I'm also running into this same issue and can only run off 1 worker

huszzsolt commented 1 year ago

Have the same issue running 2 iOS workers on Bitrise CI/CD

stale[bot] commented 1 year ago

This issue has been automatically marked as stale because it has not had recent activity. It will be closed if no further activity occurs.

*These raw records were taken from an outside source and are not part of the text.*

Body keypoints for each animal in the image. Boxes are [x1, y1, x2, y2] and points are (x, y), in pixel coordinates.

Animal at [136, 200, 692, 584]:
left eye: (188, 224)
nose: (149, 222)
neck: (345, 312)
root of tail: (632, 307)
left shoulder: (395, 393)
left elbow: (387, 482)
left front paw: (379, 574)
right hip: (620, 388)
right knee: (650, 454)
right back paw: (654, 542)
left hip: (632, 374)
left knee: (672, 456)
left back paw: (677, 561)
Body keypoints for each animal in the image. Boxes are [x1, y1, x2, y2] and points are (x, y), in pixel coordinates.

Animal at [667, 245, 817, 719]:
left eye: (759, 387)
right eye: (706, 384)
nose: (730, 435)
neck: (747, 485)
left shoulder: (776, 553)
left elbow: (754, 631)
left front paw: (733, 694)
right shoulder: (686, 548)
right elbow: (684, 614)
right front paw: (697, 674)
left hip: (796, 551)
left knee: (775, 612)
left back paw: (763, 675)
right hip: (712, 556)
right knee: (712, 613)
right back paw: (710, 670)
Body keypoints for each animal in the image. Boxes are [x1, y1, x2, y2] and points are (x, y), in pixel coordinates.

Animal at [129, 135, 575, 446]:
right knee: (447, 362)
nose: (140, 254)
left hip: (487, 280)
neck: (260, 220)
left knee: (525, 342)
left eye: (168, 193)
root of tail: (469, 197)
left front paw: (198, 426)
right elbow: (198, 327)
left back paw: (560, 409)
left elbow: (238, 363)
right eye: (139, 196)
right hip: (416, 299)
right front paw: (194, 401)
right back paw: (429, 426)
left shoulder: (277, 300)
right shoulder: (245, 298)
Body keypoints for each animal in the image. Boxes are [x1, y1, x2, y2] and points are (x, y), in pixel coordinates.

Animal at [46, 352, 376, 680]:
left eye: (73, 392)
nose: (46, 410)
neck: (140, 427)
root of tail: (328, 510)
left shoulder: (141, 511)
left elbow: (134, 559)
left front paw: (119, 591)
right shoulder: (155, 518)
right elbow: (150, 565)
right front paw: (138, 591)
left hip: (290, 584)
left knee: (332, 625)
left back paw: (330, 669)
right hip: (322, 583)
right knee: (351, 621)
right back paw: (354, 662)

If you believe the issue is still relevant, please test on the latest Detox and report back.

Thank you for your contributions!

For more information on bots in this repository, read this discussion.

gabrieldonadel commented 1 year ago

This is still a problem

Zakyyy commented 1 year ago

any solution

stale[bot] commented 1 year ago

This issue has been automatically marked as stale because it has not had recent activity. It will be closed if no further activity occurs. If you believe the issue is still relevant, please test on the latest Detox and report back.

Thank you for your contributions!

For more information on bots in this repository, read this discussion.

stale[bot] commented 1 year ago

The issue has been closed for inactivity.

marinefourton commented 1 year ago

This is still a problem

sergtimosh commented 1 year ago

@zacharyweidenbach could you please eleborate on --runner-config e2e/InitCITests/config.json part? What does this alternative configration contains?

zacharyweidenbach commented 1 year ago

@sergtimosh

It is just a pretty standard config file

{
  "testEnvironment": "../environment",
  "testRunner": "jest-circus/runner",
  "testTimeout": 100000,
  "testRegex": "\\.initci\\.ts$",
  "reporters": ["detox/runners/jest/streamlineReporter"],
  "verbose": true
}

The test regex was targeting 3 test files called worker1.initci.ts, worker2.initci.ts, and worker3.initci.ts. Each of these have a bare bones test in them

import { device } from 'detox';

test('It should start worker 1', () => device.launchApp());

I am no longer working on the codebase where I had this problem, but I was never able to solve it.

sergtimosh commented 1 year ago

@zacharyweidenbach

Thanks for the reply! By "I was never able to solve it" you mean solve with some pretty solution apart from the one you've stated in the topic, or it haven't work at all?

zacharyweidenbach commented 1 year ago

@sergtimosh

Sorry, I mean I was never able to solve this problem without the workaround.